Engagement is at the core of the Oxfordshire Skills for Health programme and provides its three guiding principles.

Workplace learning is a collective activity – everyone needs to be involved

To make a real impact on service delivery it is never enough to work with individuals. The whole team has to be involved and the team always includes managers and supervisors as well as operatives. ‘Involvement’ may consist of no more than an update briefing on the learning others are doing, but it is vital.

This principle of collective involvement is also true by default – every time one member of a team is released for learning, the others are obliged to cover. When the individual returns with new ideas and new ways of doing things, the others are obliged to adjust.

Learning comes out of doing – start with what people are doing in their jobs

The whole point of workplace learning is to develop people’s ability to engage critically with their work. The more learning is situated in participants’ daily experience, the more likely it is to support critical engagement.

There are additional benefits – by focusing on workplace experiences and issues, Oxfordshire Skills for Health has been able to flag up issues relevant to organisational development in areas such as health and safety and operational systems. This reinforces managers’ perceptions of the programme’s value and sustains their support for and receptiveness to the programme and its lifelong learning agenda.

Most learning is informal – go beyond the classroom

The role of informal learning in creating workplace practice has already been mentioned.

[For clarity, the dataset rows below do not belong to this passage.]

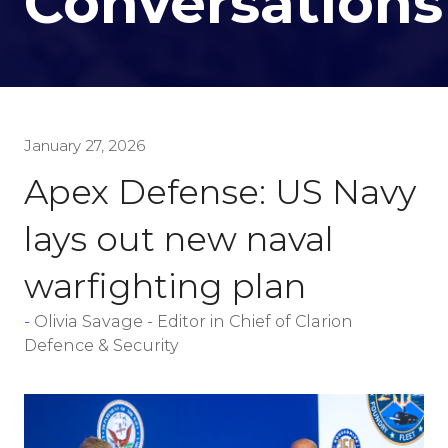
Conversations
January 27, 2026
Apex Defense: US Navy
lays out new naval
warfighting plan
Olivia Savage - Editor in Chief of Clarion
Defence & Security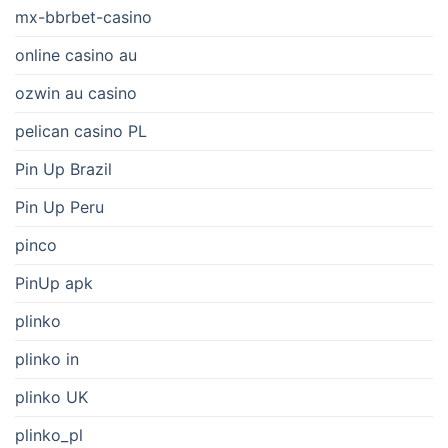
mx-bbrbet-casino
online casino au
ozwin au casino
pelican casino PL
Pin Up Brazil
Pin Up Peru
pinco
PinUp apk
plinko
plinko in
plinko UK
plinko_pl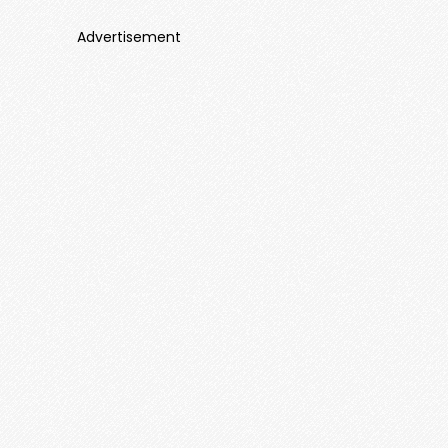
Advertisement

Classroom input is a relatively small part of anyone’s learning cycle, particularly at work and particularly at the lower end of the pay scale where staff release is always limited. Linking input as directly as possible to participants’ workplace experiences and then following up outside the classroom helps translate input into practice.

For this reason informal contact with participants and non-participants alike is valued, as is a range of other activities that reinforce work with individuals. These activities include consultancy around operational systems and procedures, mediation, mentoring and management development.

An example of the last is its use of tools developed by the management theorist Meredith Belbin to sensitise task-oriented managers to the impact on performance of a range of ‘soft’ skills not previously taken into account.